«Enlève d’abord la poutre de ton œil, et alors tu verras clair pour enlever la paille de l’œil de ton frère. » Ce sage conseil que l’on retrouve dans les évangiles de Matthieu et de Luc s’adresse à toute personne qui remarque les défauts d’autrui sans jamais voir les siens. Le Conseil de Ville de Winnipeg aurait dû le suivre lorsqu’il a exprimé son opposition à la Loi sur la laïcité de l’État adoptée en 2019 par l’Assemblée nationale du Québec. Cette Loi 21 interdit le port de signes religieux à certaines personnes en position d’autorité, y compris au personnel enseignant des écoles publiques.

Récemment, en conformité avec cette Loi, un directeur d’école à Chelsea au Québec a informé une enseignante du primaire qu’elle devait assumer un poste à l’extérieur de la salle de classe parce qu’elle portait un hijab. Le Conseil de Ville de Winnipeg a unanimement réitéré son opposition à pareil geste.

En proposant que la Ville verse 100 000 $ pour contester la Loi 21, le maire, Brian Bowman, affirmait que bon nombre de groupes qui sont directement touchés par cette Loi font face à la discrimination ailleurs, y compris à Winnipeg. Puis ne pouvant trouver
100 000 $ dans le budget, le conseil a décidé que ses membres pouvaient choisir de soutenir financièrement la contestation judiciaire à partir des fonds publics discrétionnaires dont ils disposent.

Le maire de Winnipeg, avocat de profession, n’a pas expliqué sérieusement pourquoi il voulait dépenser même 20 000$ pour contester une loi provinciale du Québec. Ni sur quels principes juridiques il comptait s’appuyer, étant donné que le Québec a provisoirement mis sa Loi à l’abri de la Charte canadienne des droits et libertés en invoquant la clause dérogatoire.

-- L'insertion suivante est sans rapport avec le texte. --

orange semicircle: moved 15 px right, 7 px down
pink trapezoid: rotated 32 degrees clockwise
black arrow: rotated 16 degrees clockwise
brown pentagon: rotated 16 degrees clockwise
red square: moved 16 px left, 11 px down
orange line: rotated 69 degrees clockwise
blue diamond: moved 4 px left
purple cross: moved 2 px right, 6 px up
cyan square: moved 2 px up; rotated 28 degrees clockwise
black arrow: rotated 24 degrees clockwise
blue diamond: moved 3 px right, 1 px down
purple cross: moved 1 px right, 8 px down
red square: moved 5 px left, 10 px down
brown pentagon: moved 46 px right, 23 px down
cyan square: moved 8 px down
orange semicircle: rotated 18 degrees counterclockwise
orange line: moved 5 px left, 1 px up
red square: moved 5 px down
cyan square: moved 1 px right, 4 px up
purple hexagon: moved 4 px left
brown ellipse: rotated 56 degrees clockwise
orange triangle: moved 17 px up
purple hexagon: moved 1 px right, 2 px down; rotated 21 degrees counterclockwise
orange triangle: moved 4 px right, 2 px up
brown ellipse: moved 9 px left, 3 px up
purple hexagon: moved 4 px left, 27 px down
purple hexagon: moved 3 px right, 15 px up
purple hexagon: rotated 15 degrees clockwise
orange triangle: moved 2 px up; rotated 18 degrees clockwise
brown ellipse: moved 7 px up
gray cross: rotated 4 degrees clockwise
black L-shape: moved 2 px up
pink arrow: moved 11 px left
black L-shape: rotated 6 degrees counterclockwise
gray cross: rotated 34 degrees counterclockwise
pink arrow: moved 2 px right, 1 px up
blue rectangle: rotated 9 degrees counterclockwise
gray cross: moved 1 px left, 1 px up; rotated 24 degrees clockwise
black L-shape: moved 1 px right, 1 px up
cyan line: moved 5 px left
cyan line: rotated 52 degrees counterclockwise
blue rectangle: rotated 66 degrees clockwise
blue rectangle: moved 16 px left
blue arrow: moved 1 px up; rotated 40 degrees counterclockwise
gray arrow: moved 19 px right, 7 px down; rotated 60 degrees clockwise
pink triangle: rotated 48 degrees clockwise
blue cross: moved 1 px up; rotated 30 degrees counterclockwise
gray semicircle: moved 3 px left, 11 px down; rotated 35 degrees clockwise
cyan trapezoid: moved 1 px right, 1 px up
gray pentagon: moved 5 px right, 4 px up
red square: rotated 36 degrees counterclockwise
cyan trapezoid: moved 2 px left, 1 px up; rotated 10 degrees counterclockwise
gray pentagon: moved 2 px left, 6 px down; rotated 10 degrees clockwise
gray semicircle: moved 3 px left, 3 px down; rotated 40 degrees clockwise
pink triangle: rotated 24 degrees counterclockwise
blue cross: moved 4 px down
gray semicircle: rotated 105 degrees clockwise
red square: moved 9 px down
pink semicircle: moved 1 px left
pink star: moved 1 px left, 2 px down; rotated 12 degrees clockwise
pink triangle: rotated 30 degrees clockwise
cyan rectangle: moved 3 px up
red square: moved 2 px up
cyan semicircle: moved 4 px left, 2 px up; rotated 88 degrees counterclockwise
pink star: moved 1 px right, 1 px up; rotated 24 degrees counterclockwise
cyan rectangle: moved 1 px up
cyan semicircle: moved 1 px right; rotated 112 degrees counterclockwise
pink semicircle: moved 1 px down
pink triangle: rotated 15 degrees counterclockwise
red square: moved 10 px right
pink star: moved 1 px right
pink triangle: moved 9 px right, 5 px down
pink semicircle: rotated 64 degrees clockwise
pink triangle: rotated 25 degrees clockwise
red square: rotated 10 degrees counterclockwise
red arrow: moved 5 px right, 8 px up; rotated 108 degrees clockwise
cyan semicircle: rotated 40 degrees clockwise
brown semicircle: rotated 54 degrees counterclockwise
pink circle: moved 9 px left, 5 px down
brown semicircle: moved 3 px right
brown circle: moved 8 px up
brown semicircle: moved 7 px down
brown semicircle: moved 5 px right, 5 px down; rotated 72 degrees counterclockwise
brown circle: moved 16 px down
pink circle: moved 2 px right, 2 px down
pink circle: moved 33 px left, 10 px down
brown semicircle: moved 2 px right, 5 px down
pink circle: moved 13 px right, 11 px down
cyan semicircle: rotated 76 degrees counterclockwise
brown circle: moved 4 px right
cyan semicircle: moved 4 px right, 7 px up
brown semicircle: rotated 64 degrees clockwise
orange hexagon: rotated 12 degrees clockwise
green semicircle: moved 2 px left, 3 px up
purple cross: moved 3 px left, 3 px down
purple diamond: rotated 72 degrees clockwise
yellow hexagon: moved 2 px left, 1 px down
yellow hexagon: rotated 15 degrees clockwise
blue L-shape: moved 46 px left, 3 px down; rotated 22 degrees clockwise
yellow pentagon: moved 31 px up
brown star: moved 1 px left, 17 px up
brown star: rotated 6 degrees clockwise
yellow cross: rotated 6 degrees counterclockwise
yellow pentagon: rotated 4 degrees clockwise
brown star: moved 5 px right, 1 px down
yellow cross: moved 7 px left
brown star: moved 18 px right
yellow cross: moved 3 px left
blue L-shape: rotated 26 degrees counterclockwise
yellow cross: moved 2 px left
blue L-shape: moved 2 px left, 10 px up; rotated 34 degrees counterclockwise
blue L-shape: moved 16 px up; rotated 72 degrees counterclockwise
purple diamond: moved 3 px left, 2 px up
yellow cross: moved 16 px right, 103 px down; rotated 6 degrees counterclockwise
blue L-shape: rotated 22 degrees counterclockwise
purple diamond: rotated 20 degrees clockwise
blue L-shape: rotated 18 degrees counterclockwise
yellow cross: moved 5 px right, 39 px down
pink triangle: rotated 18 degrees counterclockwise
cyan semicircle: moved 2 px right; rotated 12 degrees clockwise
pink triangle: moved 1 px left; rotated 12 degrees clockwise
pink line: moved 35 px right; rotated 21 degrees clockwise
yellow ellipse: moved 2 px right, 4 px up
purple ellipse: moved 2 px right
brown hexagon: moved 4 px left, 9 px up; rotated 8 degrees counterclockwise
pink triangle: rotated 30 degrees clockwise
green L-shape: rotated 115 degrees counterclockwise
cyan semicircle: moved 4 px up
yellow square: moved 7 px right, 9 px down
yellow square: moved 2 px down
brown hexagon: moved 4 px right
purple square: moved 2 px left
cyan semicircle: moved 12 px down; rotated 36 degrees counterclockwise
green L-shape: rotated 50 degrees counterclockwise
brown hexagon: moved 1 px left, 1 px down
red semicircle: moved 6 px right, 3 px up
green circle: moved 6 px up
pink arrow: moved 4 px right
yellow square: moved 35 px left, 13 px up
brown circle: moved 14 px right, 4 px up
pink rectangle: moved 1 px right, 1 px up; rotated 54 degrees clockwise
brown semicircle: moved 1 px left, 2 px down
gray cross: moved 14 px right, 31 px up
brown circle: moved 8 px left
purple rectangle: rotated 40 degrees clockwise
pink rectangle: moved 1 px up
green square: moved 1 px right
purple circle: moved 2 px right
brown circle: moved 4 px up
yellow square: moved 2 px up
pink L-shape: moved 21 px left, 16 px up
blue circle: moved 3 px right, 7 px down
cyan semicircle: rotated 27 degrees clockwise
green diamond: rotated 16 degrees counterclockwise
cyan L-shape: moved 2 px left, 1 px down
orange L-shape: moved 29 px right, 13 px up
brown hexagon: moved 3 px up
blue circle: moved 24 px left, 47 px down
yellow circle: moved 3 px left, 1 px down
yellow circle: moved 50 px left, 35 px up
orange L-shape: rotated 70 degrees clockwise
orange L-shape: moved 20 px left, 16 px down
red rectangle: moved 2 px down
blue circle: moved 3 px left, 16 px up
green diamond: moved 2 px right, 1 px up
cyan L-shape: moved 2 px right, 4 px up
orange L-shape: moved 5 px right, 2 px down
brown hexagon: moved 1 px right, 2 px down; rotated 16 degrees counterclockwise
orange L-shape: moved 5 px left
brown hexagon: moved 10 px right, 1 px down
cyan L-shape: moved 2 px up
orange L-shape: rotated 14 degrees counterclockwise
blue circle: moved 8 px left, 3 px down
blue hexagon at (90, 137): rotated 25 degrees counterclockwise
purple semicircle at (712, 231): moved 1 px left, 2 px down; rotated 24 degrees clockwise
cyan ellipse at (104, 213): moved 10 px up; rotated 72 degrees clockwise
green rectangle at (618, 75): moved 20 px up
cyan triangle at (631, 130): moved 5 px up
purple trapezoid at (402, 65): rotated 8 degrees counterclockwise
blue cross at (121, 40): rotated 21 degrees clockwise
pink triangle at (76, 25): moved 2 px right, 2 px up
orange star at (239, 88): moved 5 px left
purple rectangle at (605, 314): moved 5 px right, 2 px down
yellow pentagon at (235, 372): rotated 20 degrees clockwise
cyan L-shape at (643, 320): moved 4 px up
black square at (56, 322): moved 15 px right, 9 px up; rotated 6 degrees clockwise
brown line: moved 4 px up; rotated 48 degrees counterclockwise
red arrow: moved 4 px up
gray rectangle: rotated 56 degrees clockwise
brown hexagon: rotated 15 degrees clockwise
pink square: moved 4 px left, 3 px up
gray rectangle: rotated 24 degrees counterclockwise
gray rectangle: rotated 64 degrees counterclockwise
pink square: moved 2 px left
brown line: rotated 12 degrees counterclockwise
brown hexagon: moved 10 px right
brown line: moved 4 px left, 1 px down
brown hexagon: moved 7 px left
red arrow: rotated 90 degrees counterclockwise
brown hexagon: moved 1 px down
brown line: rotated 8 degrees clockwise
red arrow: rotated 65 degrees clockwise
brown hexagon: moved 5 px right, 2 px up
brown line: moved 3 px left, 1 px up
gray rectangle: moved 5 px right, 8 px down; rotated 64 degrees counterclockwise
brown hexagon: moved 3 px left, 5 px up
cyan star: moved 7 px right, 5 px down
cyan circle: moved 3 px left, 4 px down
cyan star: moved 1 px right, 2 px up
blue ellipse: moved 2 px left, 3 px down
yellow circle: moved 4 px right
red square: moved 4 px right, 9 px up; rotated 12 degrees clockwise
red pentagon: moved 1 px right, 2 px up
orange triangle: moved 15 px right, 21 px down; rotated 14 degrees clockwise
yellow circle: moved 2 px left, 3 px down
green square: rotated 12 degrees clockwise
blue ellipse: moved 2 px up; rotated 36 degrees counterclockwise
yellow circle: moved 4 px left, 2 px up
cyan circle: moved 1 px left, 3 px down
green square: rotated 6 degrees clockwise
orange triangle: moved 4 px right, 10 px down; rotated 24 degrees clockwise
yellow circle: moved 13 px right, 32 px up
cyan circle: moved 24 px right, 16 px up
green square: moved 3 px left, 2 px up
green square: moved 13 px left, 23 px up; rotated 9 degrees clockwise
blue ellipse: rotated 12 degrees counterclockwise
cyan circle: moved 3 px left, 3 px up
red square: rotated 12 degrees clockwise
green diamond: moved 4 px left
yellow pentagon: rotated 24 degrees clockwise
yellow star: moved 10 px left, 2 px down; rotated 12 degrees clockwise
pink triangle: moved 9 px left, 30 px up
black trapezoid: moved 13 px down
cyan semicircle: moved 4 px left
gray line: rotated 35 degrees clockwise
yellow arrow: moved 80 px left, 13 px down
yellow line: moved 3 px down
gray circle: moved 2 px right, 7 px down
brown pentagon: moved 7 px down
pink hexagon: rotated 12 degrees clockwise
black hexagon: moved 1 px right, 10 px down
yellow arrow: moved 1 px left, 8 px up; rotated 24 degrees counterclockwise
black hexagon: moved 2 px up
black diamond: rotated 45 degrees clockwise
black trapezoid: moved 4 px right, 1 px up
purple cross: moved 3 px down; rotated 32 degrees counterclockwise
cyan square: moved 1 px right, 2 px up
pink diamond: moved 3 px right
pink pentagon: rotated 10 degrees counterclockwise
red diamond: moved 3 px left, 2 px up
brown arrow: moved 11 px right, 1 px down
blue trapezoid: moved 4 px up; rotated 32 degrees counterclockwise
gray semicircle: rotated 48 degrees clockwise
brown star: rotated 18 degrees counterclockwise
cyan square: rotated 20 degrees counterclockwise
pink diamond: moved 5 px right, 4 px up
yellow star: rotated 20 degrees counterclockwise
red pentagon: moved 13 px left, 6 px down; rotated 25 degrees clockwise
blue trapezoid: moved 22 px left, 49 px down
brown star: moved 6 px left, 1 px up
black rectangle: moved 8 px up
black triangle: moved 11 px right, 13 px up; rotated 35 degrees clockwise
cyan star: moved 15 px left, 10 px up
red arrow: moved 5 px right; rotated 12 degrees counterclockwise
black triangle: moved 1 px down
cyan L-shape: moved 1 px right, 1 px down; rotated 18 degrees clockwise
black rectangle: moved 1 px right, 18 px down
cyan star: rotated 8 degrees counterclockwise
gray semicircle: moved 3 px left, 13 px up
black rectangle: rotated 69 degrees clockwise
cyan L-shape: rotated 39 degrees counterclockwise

Ceci précisé, le maire et le conseil seraient bien avisés d’affronter la discrimination qui se trouve dans leur propre ville. Car, peu importe leur opinion sur une loi québécoise, ils sont responsables du bien-être des résidents de Winnipeg et n’ont aucun mandat de s’ingérer dans les décisions d’une province dont ils ne sont même pas résidents.

Avant même la fin de son mandat, le maire Bowman se dit fier de sa contribution à la réconciliation avec la population autochtone de la ville. Pourtant, ses efforts se résument à l’adoption d’une politique, Redécouvrir Winnipeg, qui propose une marche à suivre pour changer les noms de lieux afin de refléter les contributions autochtones à la ville, et à une liste de principes généraux connus sous le nom de Winnipeg’s Indigenous Accord.

Le maire et le Conseil, pour agir en toute cohérence, feraient bien de s’occuper de leurs oignons en combattant activement la discrimination dont ils assurent d’être conscients. Ils pourraient aussi adopter des mesures concrètes, comme l’organisation de tables rondes et des campagnes d’information, pour faire avancer la réconciliation avec la population autochtone plutôt que de se limiter à des gestes symboliques.

Et lorsqu’ils auront enlevé la poutre de l’œil municipal, alors pourront-ils, en tout honneur, se préoccuper de la paille de l’œil du Québec ou de toute autre province.